今日が特別な日だと、じいちゃんもわかっている。だから、お祭りの時にしか飲まないヤギの乳を出してくれたのだ。
都に行ってしまえば、そう簡単に帰ってくることはできない。
堂者は、木を育てたように、生まれた龍神の面倒も見てやらねばならない。
つまり、宮殿で龍神と暮らすことになるのだ。
それが、いつまでなのかトウカにはさっぱりわからないけれど、じいちゃんと離ればなれになってしまうことだけは、しっかり理解できていた。

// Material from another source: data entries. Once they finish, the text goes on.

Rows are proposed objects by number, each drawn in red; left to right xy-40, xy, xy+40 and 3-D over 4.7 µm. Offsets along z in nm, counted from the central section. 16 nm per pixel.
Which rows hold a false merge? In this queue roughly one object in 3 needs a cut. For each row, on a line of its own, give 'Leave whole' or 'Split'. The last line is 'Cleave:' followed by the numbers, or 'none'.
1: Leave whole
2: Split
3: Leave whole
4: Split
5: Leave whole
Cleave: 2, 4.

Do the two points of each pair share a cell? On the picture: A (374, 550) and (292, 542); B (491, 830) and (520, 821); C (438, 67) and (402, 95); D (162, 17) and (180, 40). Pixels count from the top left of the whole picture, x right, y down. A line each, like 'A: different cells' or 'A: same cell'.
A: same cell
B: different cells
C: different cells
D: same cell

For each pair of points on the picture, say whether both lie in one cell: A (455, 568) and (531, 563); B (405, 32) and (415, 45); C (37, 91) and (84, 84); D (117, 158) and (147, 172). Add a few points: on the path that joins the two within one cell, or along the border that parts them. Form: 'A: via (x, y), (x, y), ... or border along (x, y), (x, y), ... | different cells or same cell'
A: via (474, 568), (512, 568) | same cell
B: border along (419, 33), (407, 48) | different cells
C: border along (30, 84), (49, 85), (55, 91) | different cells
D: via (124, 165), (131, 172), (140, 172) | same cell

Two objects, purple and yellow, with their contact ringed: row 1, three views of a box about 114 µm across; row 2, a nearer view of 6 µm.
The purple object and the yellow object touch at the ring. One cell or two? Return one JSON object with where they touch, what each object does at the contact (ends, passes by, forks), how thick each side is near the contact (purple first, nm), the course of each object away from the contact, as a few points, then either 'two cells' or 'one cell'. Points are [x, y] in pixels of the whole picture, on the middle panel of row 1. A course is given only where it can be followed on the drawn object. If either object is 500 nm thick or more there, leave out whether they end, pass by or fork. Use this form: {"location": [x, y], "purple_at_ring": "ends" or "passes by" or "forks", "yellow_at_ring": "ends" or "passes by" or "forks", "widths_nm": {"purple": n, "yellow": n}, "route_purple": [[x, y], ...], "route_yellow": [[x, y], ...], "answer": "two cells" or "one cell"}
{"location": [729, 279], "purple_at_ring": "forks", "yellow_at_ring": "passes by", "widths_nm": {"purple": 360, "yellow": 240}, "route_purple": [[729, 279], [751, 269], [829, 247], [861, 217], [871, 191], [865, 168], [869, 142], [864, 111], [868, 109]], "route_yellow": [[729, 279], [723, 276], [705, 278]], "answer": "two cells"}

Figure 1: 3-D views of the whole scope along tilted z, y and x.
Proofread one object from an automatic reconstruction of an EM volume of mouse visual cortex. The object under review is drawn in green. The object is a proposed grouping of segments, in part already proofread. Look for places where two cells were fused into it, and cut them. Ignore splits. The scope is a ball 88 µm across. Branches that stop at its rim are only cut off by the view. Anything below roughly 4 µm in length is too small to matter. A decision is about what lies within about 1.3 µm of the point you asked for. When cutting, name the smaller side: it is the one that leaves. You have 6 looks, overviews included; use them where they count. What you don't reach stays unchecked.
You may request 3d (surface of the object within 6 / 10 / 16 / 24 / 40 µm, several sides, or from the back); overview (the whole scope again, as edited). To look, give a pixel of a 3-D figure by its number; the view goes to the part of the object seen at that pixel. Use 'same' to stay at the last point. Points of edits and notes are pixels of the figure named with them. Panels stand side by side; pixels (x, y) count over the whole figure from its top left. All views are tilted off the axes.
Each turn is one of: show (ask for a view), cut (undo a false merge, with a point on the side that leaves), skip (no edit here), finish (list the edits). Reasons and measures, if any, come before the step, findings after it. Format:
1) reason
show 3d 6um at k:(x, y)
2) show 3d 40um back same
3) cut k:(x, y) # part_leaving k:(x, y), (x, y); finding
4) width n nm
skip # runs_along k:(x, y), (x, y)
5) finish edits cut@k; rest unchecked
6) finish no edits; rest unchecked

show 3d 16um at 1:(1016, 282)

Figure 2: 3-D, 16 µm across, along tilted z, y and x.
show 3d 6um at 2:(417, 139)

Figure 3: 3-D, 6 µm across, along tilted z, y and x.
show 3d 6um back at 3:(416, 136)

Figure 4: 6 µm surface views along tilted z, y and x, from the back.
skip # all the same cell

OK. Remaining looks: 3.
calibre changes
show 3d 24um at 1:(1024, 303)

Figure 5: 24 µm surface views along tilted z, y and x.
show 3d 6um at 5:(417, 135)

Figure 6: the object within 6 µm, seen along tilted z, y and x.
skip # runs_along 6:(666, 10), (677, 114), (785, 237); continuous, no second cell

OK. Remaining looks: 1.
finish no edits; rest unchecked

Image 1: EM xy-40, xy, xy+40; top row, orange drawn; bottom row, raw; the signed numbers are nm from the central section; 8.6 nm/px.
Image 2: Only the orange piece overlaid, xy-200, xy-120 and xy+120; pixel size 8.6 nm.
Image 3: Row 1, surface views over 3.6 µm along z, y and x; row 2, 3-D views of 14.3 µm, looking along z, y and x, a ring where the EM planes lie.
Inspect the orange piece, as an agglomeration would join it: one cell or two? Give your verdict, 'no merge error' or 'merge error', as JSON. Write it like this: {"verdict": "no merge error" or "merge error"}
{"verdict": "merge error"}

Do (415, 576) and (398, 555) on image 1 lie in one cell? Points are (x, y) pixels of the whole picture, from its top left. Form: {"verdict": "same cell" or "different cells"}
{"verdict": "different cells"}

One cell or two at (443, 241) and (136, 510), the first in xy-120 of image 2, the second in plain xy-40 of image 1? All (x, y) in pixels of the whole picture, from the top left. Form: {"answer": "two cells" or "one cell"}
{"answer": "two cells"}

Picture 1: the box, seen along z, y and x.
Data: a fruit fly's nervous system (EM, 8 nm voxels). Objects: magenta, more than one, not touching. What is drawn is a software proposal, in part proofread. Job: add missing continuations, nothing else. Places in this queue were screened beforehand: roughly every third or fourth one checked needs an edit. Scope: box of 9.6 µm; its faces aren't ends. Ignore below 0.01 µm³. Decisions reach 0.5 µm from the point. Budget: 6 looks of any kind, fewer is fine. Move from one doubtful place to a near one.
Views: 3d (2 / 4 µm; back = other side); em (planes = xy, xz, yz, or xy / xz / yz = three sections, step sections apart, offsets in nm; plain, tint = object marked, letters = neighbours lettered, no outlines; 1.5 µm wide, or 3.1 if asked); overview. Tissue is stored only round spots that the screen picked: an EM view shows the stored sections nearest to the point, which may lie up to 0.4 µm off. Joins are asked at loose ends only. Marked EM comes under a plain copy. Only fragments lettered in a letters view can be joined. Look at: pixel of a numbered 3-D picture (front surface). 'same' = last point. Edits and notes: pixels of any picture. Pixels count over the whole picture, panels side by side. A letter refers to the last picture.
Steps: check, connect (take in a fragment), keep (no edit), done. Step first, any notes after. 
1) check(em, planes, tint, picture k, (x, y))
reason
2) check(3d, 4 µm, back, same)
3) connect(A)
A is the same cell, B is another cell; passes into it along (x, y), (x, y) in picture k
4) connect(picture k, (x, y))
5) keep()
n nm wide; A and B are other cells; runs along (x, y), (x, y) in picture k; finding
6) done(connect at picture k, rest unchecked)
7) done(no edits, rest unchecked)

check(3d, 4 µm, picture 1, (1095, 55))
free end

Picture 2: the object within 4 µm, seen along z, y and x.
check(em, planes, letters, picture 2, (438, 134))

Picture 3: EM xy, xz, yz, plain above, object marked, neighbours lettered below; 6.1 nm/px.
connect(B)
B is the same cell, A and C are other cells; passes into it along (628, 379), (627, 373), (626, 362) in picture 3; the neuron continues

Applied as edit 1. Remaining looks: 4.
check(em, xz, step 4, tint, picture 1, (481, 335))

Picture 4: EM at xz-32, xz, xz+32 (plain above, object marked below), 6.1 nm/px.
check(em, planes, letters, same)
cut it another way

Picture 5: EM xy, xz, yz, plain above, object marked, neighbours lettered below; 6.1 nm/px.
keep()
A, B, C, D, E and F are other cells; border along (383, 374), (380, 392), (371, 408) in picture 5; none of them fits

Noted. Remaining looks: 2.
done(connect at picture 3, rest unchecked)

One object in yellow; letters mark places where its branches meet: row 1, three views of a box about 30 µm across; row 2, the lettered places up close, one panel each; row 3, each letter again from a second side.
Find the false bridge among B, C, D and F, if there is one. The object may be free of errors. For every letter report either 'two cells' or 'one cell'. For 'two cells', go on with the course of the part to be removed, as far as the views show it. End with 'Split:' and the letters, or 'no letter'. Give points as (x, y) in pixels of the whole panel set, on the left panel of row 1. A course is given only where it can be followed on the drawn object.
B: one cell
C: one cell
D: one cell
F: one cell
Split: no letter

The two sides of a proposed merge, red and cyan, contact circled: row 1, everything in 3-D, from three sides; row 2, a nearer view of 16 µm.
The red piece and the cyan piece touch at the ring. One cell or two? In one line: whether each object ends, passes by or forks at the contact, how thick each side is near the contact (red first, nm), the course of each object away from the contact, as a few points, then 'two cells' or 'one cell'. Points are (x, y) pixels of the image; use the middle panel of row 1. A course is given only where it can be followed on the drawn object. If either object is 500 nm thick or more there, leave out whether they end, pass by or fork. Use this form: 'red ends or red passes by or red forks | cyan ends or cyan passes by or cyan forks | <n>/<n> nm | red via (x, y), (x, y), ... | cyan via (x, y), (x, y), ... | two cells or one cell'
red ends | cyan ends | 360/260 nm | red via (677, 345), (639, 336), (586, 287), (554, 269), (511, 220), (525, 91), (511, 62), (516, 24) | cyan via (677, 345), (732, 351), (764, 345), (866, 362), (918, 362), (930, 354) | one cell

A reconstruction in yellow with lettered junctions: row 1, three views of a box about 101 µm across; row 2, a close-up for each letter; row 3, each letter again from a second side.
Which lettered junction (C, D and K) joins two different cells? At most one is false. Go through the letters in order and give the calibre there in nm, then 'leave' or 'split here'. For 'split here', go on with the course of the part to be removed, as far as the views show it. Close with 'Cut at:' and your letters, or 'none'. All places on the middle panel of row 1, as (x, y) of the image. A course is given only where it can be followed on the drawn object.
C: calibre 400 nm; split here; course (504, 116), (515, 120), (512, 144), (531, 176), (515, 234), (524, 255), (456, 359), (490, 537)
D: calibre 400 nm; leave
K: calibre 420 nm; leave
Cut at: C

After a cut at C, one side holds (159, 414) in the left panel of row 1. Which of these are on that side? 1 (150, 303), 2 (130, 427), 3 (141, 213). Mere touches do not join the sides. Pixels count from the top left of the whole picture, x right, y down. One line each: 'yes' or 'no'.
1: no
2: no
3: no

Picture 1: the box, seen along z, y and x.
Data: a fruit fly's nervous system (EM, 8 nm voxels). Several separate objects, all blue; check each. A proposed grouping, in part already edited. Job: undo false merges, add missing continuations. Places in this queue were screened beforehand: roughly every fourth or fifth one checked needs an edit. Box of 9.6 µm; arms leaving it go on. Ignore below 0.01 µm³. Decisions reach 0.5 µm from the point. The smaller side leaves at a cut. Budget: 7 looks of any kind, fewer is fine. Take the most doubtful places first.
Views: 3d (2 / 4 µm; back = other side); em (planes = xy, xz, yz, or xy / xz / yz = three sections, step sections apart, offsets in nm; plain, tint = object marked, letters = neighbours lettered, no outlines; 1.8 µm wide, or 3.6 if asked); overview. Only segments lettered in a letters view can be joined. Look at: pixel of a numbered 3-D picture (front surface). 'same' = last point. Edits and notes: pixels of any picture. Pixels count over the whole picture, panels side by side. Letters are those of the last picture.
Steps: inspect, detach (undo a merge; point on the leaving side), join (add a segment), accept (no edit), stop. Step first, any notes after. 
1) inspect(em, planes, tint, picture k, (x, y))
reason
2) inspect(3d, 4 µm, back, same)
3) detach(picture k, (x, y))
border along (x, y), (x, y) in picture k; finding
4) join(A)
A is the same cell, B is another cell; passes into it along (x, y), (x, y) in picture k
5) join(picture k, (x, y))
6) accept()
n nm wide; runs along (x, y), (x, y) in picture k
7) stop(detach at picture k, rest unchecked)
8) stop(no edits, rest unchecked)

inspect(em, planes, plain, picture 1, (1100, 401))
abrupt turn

見送りを背に受けて、トウカはロランの乗る馬の手綱を引いた。
ロランは、神様だから歩かせちゃいけないと、じいちゃんに言われていた。
馬上には、何食わぬ顔の神がいる。
小さなトウカを歩かせることなど、なんとも思っていないようだ。
村へ行くときは、トウカはじいちゃんと一緒に馬に乗った。
じいちゃんの懐に収まって、手綱を持たせてもらえた。
でも、今日は――。
それに、あの塗りのたらいを、くくりつけているから、馬には一人しか乗れなかった。
そんなにも、ロランは偉いのだろうか。
不満を抱きながら、トウカは馬を引く――。
特に話すこともなく、小屋を出てから二人はずっと、だんまりのまま、うっそうとした森のなかを進んで行た。
ところが……。
「どうした?」
立ち止まるトウカにロランが声をかけた。
「……鳥が……」
空に、黒点が見える。ばたばたと羽音がこだましている。
「あんなに、飛び立ったりしないのに」
「はっ、鳥は飛ぶものだろう?」
おびえるトウカに、ロランは呆れ顔を向けた。
「そうじゃなくて!」
森の中で、鳥があそこまでせわしなく飛び立つことはない。きっと、身に危険を感じたに違いない。
何かがいるのだ。
トウカの不安を煽るように、ガサガサと辺りの茂みが揺れた。
いったい、こんな森の中で……。
と、茂みの中から、馬に乗った男達が現れた。
「ああ。やっぱり。狼煙が上がったから、お宝が通ると思ったのよ」
先頭の淡褐色の馬に乗る男が声を発した。
ひときわ大きな体躯に、栗色の髪が目を引く。
異国からの旅人だろうか。
いや、違う。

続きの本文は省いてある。